One of the properties in the Occupied Territories is a two-bedroomed apartment with a swimming pool in Ofra, available for £50 per night.
One reviewer said: “The view from this place is lovely. The hosts supplied us with a luscious bowl of fruit, and milk and coffee and tea, as well as locally produced soap made of all-natural ingredients. A beautiful tiled terrace greeted us at the top of the stairs. The apartment was spacious, and the walls were lined with bookshelves, a book-lover’s dream.
“The host and his wife were very available to meet any needs that arose. Also, for those whose only language is English, the host is fluent. For a reasonable charge they supplied us with a fresh Israeli breakfast. Ofra is a safe and protected neighbourhood.”
Last night Yopav Sorek, the host of the Ofra property, told The Scottish Six: “Israel never occupied any territory of Palestine, as such a state never existed.” He added:“Every place needs to be defined in some way. Airbnb offers only two options: Israel and Palestine. As we are Israelis in an Israeli settlement, that’s the reasonable description.”
Founded in San Francisco in 2008, Airbnb’s online listing service spans 191 countries and 34,000 cities around the world.across the world.
The website connects tourists and travellers in need of a place to stay with locals looking to rent out a spare bedroom or property.
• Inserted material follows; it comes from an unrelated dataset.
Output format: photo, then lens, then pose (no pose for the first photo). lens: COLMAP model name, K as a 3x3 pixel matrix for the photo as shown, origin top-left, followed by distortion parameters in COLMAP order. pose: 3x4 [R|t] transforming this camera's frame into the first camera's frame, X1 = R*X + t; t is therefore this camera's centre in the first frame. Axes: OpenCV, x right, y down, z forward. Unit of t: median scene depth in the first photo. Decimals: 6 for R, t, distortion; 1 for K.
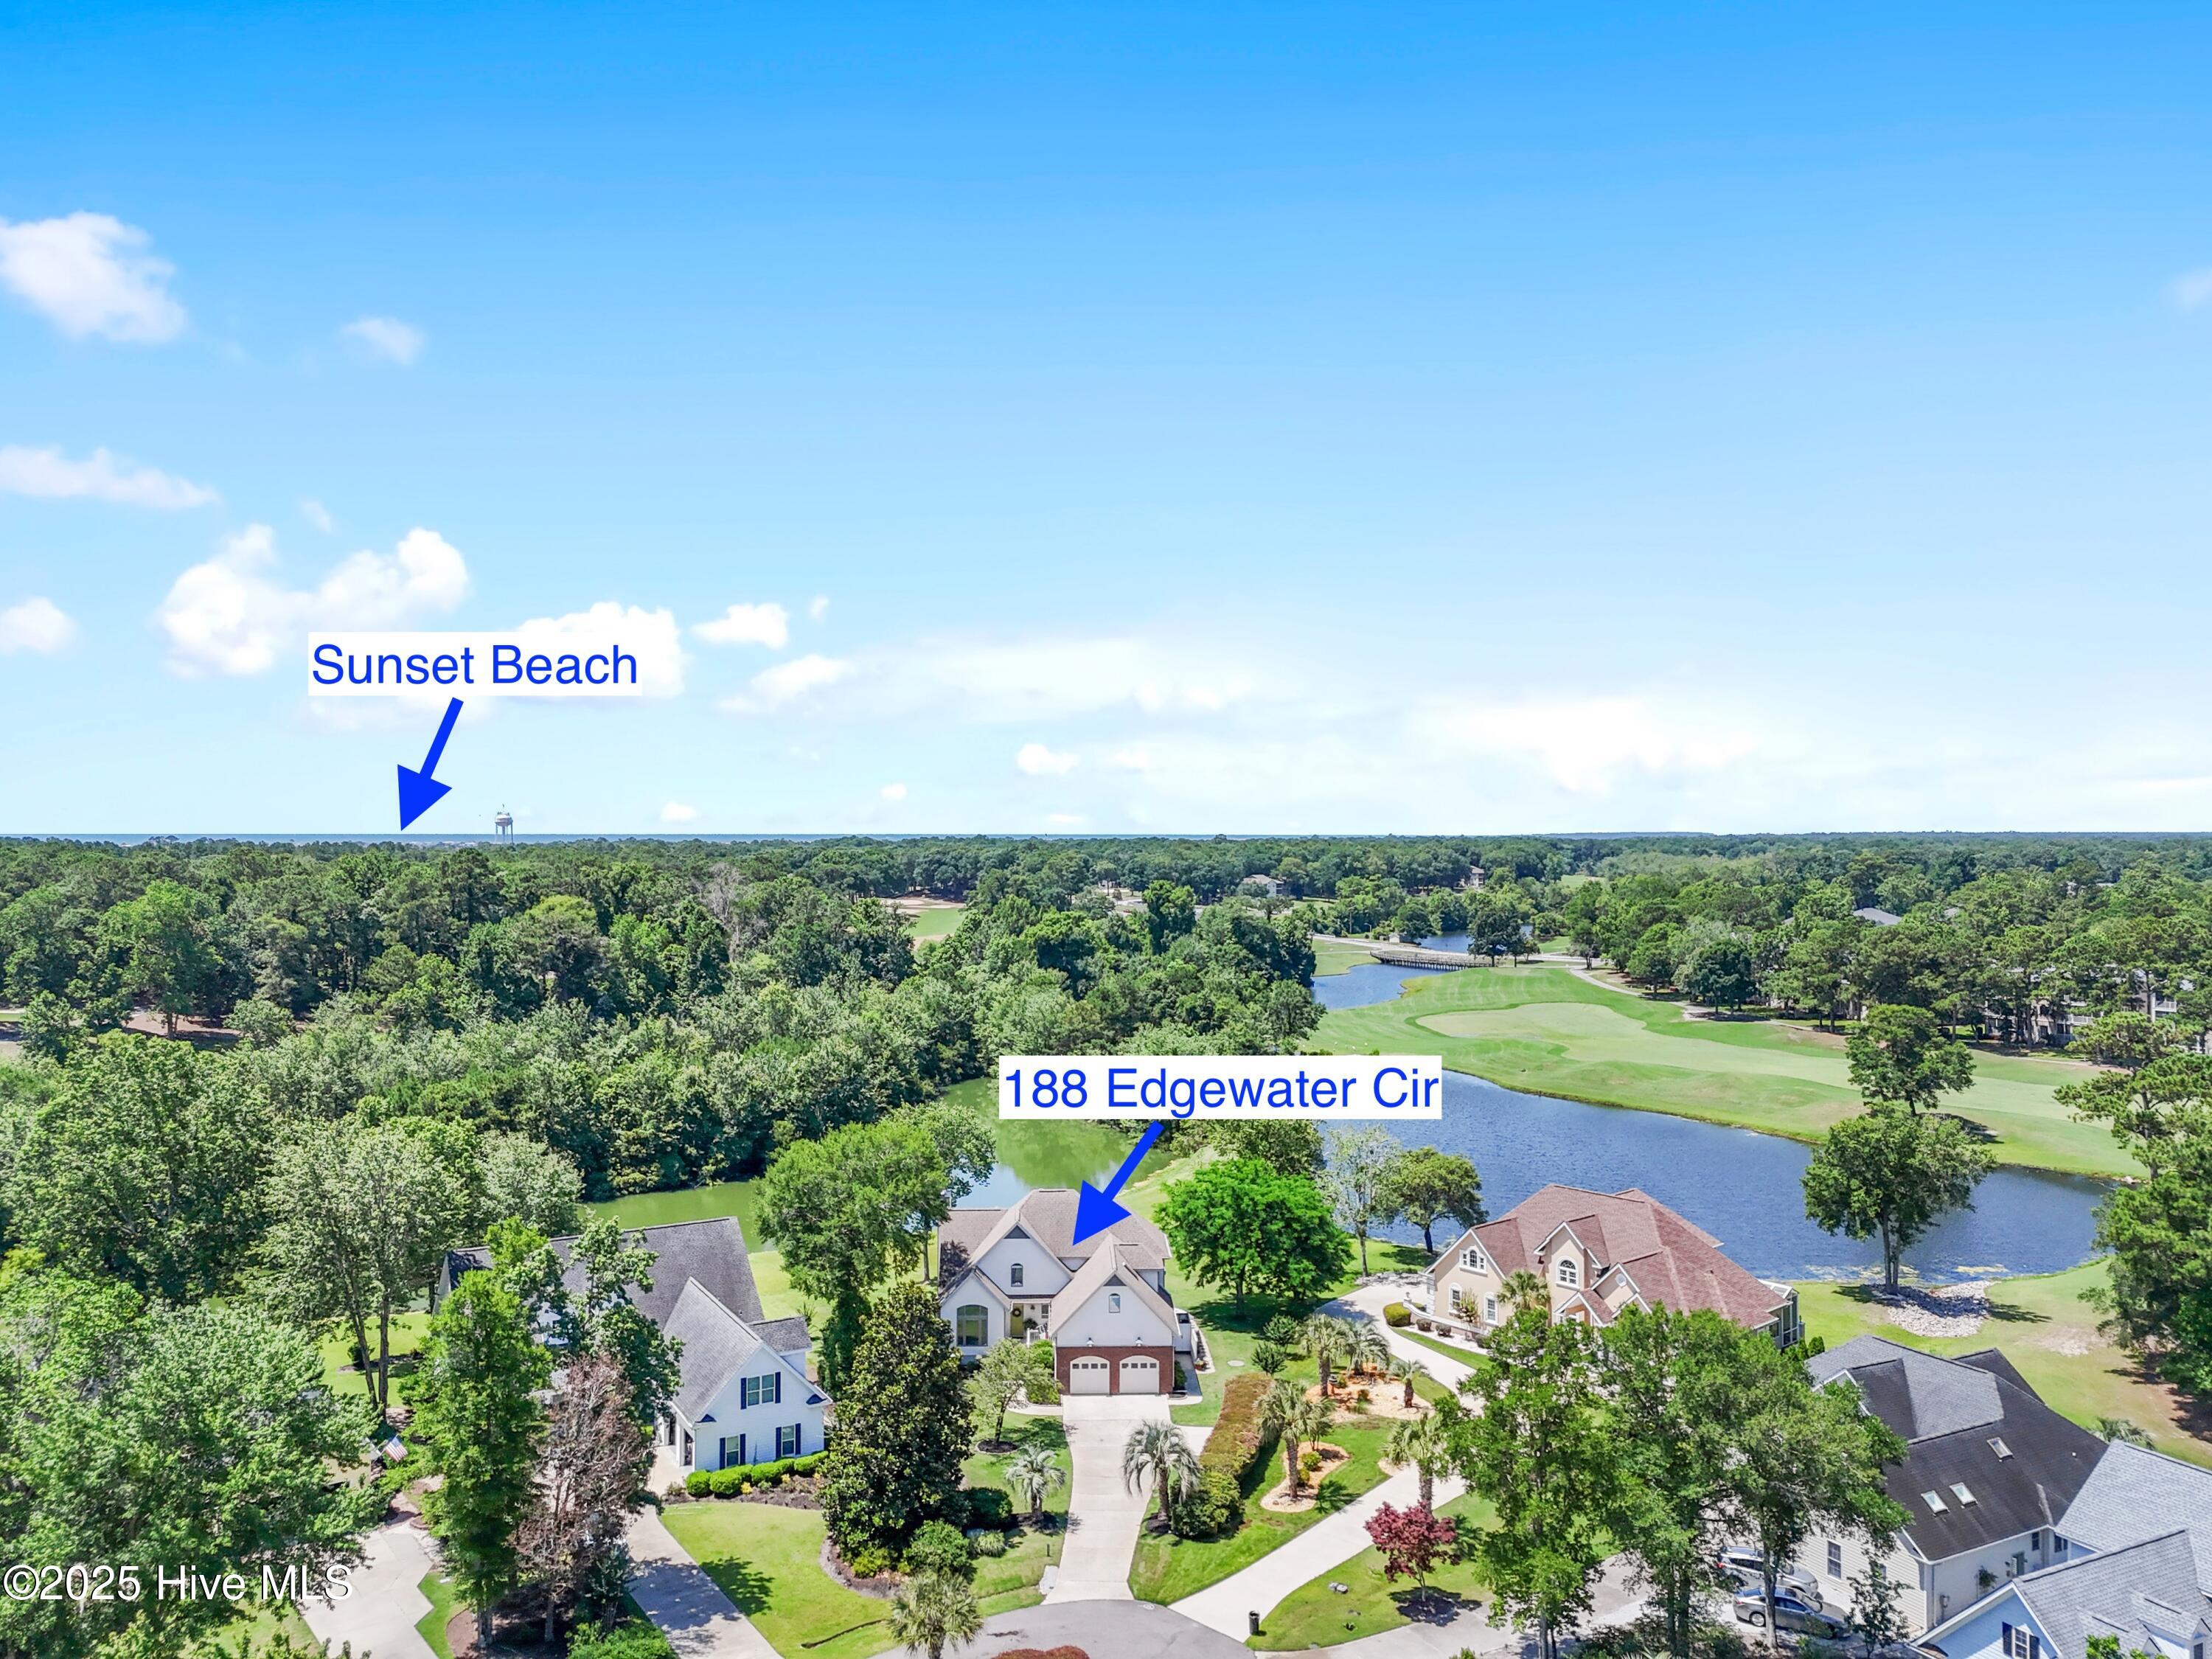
lens RADIAL K [[1611.9, 0, 1116.9], [0, 1611.9, 832.9], [0, 0, 1]] dist [0.080160, -0.077891]
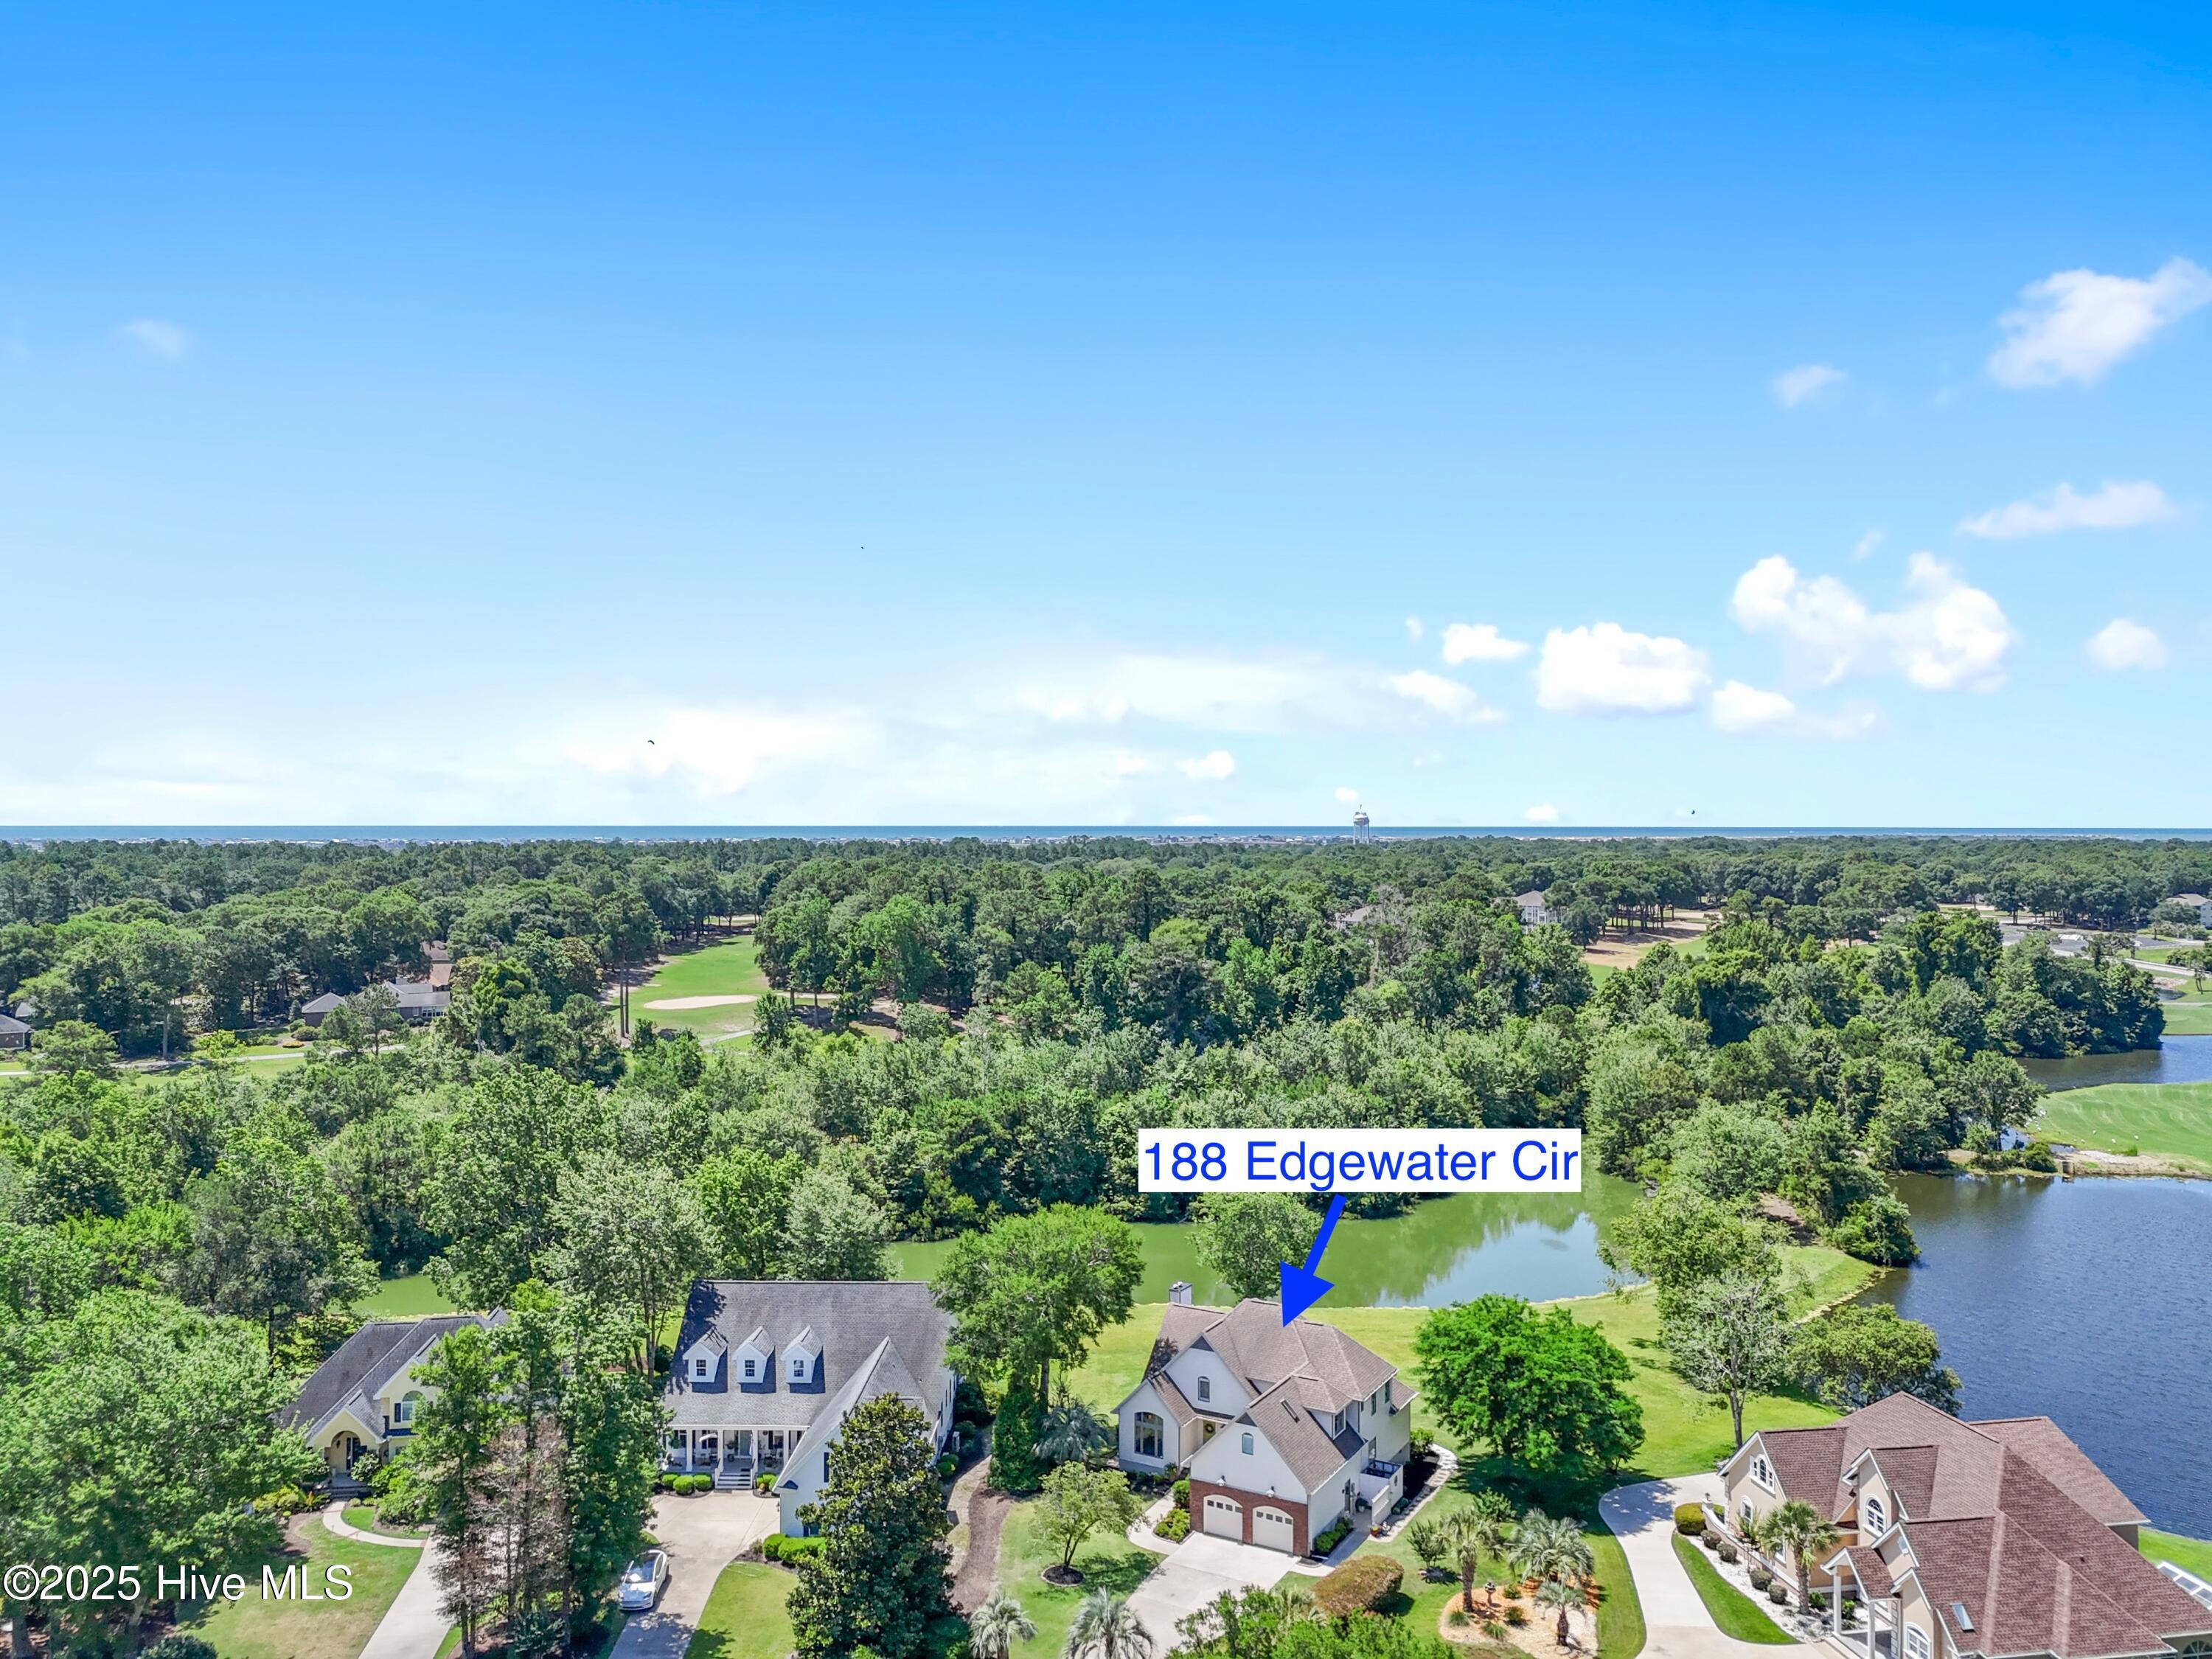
lens RADIAL K [[1611.9, 0, 1116.9], [0, 1611.9, 832.9], [0, 0, 1]] dist [0.080160, -0.077891]
pose [[0.859832, 0.005981, -0.510542, 0.161326], [-0.003938, 0.999979, 0.005083, -0.023467], [0.510561, -0.002360, 0.859838, 0.070040]]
Both guests and hosts are rated by the online community.
The company’s stated mission is to allow people to “belong anywhere” and it has been used by nearly 17 million travellers.
Despite being based in California, Europe accounts for more than 50 per cent of Airbnb’s business, with Paris as its busiest city worldwide.
Last year the company launched in Cuba with 1,000 listings, even though Cubans have limited access to the internet. It is also trying to expand throughout Asia, the Middle East and Africa.
A petition created by Jewish Voice for Peace, Codepink, American Muslims for Palestine, the US Palestinian Community Network and the US Campaign to End the Israeli Occupation has received nearly 142,000 signatures condemning the listings of homes in Israeli settlements in the Occupied Territories.